Cyborg NVIDIA GPU Driver Proposal¶
This spec proposes to provide the initial design for Cyborg’s NVIDIA physical GPU management driver. Please note that the virtualized GPU is out of scope. we only support passthrough one pGPU card to one VM directly.
Problem description¶
This spec will add a NVIDIA GPU driver for Cyborg to manage specific NVIDIA physical GPU devices.
Use Cases¶
As an operator, I would like to use Cyborg agent starts or does resource checking periodically, the Cyborg NVIDIA GPU driver should provider
discover()
function to enumerate the list of the NVIDIA GPU devices, and report the details of all available NVIDIA GPU accelerators on the host, such as PID(Product id), VID(Vendor id), Device.As a user, I would like to boot up a VM with NVIDIA GPU card attached in order to accelerate compute ability. Cyborg should be able to manage this kind of acceleration resources and assign it to the VM(binding).
Proposed changes¶
In general, the goal is to develop a Cyborg NVIDIA GPU driver that supports
discover interfaces for NVIDIA GPU accelerator framework. The driver should
include the discover()
function. For physical GPU, this function works by
executing lspci
command and reports devices’ raw info sample as
following:
[
{
"vendor": "10de",
"product": "1db6",
"device": "0000:af:00:0"
}
]
Generate Cyborg specific driver objects and resource provider modeling for the GPU device. Below is the objects to describe a pGPU devices which complies with the Cyborg database mode and Placement data model.

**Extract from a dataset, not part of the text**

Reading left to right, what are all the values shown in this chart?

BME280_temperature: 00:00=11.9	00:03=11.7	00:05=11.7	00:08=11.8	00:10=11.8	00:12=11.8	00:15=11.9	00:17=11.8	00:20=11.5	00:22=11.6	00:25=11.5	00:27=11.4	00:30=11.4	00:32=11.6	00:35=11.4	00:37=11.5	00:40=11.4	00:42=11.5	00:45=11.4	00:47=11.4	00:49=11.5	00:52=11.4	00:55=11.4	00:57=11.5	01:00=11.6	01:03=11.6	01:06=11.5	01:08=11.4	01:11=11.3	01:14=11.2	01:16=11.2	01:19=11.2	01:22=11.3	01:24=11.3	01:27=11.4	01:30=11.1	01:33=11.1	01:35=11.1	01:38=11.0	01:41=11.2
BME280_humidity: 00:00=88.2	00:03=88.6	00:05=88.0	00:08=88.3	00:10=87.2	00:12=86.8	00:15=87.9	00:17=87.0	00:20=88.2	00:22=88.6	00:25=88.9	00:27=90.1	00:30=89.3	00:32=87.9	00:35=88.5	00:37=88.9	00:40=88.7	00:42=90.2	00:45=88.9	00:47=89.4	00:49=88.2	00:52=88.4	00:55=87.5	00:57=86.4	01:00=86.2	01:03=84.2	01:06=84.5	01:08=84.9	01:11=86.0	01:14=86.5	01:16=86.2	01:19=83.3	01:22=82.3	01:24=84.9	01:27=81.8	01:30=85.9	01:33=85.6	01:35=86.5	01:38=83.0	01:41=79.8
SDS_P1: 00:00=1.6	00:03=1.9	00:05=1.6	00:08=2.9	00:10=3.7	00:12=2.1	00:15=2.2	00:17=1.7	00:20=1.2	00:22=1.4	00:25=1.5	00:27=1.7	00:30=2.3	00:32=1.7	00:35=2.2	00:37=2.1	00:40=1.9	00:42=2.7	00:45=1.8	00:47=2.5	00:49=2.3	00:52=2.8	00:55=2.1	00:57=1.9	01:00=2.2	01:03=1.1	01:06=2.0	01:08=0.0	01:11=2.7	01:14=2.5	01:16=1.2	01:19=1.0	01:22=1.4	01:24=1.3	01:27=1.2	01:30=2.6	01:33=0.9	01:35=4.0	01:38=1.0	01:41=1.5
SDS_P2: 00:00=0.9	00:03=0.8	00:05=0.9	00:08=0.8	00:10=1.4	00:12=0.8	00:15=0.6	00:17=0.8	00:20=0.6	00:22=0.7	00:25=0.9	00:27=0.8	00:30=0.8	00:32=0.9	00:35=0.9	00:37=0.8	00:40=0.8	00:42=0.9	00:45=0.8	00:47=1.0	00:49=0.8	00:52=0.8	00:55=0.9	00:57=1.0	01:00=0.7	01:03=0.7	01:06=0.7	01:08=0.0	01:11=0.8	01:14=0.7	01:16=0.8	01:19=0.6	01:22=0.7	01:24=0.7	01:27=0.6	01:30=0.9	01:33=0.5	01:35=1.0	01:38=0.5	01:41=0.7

Hardware Driver objects Placement data model
| | |
1 GPU 1 device |
| | |
| 1 deployable ---> resource_provider
| | ---> parent resource_provider: compute node
| | |
1 pGPU 1 attach_handle ---> inventories(total:1)
Alternatives¶
None
Data model impact¶
NVIDIA GPU driver will not touch Data model. The Cyborg Agent can call NVIDIA GPU driver to update the database during the discover operations.
REST API impact¶
None.
Security impact¶
None
Notifications impact¶
None
Other end user impact¶
User can manage NVIDIA GPU cards by Cyborg NVIDIA GPU driver. Such as list of the NVIDIA GPU devices, report the details of all available NVIDIA GPU accelerators on the host, binding with NVIDIA GPU and so on.
Performance Impact¶
None
Other deployer impact¶
Deployers need to make sure the GPU device hasn’t been virtualized. Otherwise, we can’t use it as a pGPU.
Developer impact¶
None
Implementation¶
Assignee(s)¶
- Primary assignee:
Wenping Song
Work Items¶
Implement NVIDIA GPU driver in Cyborg
Add related test cases.
Dependencies¶
None
Testing¶
Unit tests will be added to test this driver.
Documentation Impact¶
Document NVIDIA pGPU driver in Cyborg project. Test report in Cyborg wiki
References¶
None
History¶
Release |
Description |
---|---|
Train |
Introduced |